The columns in the *Green taxi data-set* contains columns that are identical to the columns in yellow taxi dataset but with different column name; so we want to make sure that the column names are the same so that we can append the the two data frames

In [10]:
# observe the difference in column names of yellow taxi data and green taxi data
def see_column_name_diffs():
    yellow_cols13 = yellow13.columns.values.tolist()
    green_cols13 = green13.columns.values.tolist()

    diff_cols1 = list(set(yellow_cols13) - set(green_cols13))
    diff_cols2 = list(set(green_cols13) - set(yellow_cols13))

    yellow_cols14 = yellow14.columns.values.tolist()
    green_cols14 = green14.columns.values.tolist()

    diff_cols3 = list(set(yellow_cols14) - set(green_cols14))
    diff_cols4 = list(set(green_cols14) - set(yellow_cols14))

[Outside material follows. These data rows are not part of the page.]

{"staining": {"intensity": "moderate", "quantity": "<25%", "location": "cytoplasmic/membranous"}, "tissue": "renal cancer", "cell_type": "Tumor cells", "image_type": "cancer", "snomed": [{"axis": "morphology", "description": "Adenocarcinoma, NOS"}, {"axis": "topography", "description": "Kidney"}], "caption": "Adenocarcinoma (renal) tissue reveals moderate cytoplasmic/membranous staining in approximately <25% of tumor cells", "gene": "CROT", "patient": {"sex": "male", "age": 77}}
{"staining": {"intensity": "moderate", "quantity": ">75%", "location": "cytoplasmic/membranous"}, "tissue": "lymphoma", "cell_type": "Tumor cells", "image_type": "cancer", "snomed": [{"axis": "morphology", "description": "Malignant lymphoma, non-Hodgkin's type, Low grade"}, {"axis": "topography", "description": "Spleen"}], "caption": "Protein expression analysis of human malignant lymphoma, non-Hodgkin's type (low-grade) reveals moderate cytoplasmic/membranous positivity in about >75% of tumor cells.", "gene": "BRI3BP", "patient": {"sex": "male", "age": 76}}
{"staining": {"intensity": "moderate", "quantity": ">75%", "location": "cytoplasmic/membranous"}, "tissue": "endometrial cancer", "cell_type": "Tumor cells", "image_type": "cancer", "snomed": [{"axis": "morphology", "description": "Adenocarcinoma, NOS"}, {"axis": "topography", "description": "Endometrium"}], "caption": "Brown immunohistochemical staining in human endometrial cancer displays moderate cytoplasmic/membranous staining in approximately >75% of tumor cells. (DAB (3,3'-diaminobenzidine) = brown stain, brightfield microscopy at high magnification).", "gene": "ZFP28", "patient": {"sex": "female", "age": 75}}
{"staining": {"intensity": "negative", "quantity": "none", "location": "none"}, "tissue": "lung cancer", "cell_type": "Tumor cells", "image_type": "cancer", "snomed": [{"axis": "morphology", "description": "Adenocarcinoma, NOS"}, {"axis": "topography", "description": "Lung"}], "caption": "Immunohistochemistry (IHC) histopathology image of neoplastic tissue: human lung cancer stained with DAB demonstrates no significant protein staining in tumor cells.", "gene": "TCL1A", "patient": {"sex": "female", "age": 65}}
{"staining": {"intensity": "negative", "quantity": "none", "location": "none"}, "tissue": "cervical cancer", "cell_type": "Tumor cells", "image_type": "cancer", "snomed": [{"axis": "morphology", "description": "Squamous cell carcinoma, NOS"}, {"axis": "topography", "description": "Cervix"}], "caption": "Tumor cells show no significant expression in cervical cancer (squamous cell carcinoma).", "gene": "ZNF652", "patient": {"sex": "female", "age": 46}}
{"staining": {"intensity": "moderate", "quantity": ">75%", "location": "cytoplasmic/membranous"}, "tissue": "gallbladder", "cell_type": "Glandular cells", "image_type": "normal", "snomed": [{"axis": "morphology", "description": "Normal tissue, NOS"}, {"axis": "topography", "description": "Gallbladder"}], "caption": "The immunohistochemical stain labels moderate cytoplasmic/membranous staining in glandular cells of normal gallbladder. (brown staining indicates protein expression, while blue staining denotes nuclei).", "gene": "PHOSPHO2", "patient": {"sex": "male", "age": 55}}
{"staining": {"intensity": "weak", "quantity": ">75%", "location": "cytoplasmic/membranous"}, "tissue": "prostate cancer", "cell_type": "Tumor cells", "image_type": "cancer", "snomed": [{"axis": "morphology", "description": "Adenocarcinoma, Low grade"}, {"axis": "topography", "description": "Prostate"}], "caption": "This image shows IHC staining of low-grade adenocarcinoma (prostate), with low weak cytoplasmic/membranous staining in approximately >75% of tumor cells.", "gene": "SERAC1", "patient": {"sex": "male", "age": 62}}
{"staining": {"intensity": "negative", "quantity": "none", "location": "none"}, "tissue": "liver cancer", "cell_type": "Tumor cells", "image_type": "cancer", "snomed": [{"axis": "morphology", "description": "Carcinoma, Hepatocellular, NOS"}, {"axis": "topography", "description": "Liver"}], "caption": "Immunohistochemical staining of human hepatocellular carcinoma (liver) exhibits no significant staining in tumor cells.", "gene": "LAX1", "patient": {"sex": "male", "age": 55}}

    print("= Difference in 2013 dataset =")
    print("\nYellow - Green: \n\n", diff_cols1)
    print("\nGreen - Yellow: \n\n", diff_cols2)
    print("\n= Difference in 2014 dataset =")
    print("\nYellow - Green: \n\n", diff_cols3)
    print("\nGreen - Yellow: \n\n", diff_cols4)
    
see_column_name_diffs()

= Difference in 2013 dataset =

Yellow - Green: 

 ['tpep_dropoff_datetime', 'dropoff_location', 'pickup_location', 'tpep_pickup_datetime']

Green - Yellow: 

 ['lpep_dropoff_datetime', 'trip_type', 'store_and_fwd_flag', 'lpep_pickup_datetime']

= Difference in 2014 dataset =

Yellow - Green: 

 ['vendor_id', 'imp_surcharge', 'pickup_datetime', 'rate_code', 'dropoff_datetime']

Green - Yellow: 

 ['lpep_dropoff_datetime', 'vendorid', 'trip_type', 'store_and_fwd_flag', 'extra', 'lpep_pickup_datetime', 'ratecodeid']


In [11]:
# list the dataset to match column names 
taxi_data_list = [yellow13, green13, yellow14, green14]

# match column names for the useful columns 
for i in range(len(taxi_data_list)):
    for j in taxi_data_list[i].columns.values:
        if j == 'lpep_dropoff_datetime' or j == 'tpep_dropoff_datetime':
            taxi_data_list[i].rename(columns={j: 'dropoff_datetime' }, inplace=True)
            
        if j == 'lpep_pickup_datetime'   or j == 'tpep_pickup_datetime':
            taxi_data_list[i].rename(columns={j: 'pickup_datetime' }, inplace=True)

In [12]:
# confirm the change
see_column_name_diffs()

= Difference in 2013 dataset =

Yellow - Green: 

 ['dropoff_location', 'pickup_location']

Green - Yellow: 

 ['trip_type', 'store_and_fwd_flag']

= Difference in 2014 dataset =

Yellow - Green: 

 ['vendor_id', 'rate_code', 'imp_surcharge']

Green - Yellow: 

 ['trip_type', 'ratecodeid', 'store_and_fwd_flag', 'vendorid', 'extra']


**2) Make the data set contain only the columns we need.** 

In [13]:
# filter the columns 
def needed_col(dataset):
    cols = ['dropoff_latitude', 'dropoff_longitude','dropoff_datetime' , 'pickup_datetime',
            'pickup_latitude','pickup_longitude','tip_amount','trip_distance']
    refined_data = pd.DataFrame(dataset, columns = cols)
    return (refined_data)

taxi_data_10 = needed_col(taxi_data_10)
taxi_data_11 = needed_col(taxi_data_11)
taxi_data_12 = needed_col(taxi_data_12)
yellow13 = needed_col(yellow13)
green13 = needed_col(green13)
yellow14 = needed_col(yellow14)
green14 = needed_col(green14)

# test one
taxi_data_10.columns

Index(['dropoff_latitude', 'dropoff_longitude', 'dropoff_datetime',
       'pickup_datetime', 'pickup_latitude', 'pickup_longitude', 'tip_amount',
       'trip_distance'],
      dtype='object')

**3) Append the green taxi dataset to yellow taxi dataset for 2013 and 2014.**

In [14]:
taxi_data_13 = yellow13.append(green13)
print(taxi_data_13.shape) #(100000, 8) 

taxi_data_14 = yellow14.append(green14)
print(taxi_data_14.shape) #(100000, 8) 

(100000, 8)
(100000, 8)


**Write the preprocessed taxi data into csv files.**

In [15]:
# write to csv file
taxi_data_10.to_csv('taxi_data_csv_files/taxi_data_10.csv')
taxi_data_11.to_csv('taxi_data_csv_files/taxi_data_11.csv')
taxi_data_12.to_csv('taxi_data_csv_files/taxi_data_12.csv')
taxi_data_13.to_csv('taxi_data_csv_files/taxi_data_13.csv')
taxi_data_14.to_csv('taxi_data_csv_files/taxi_data_14.csv')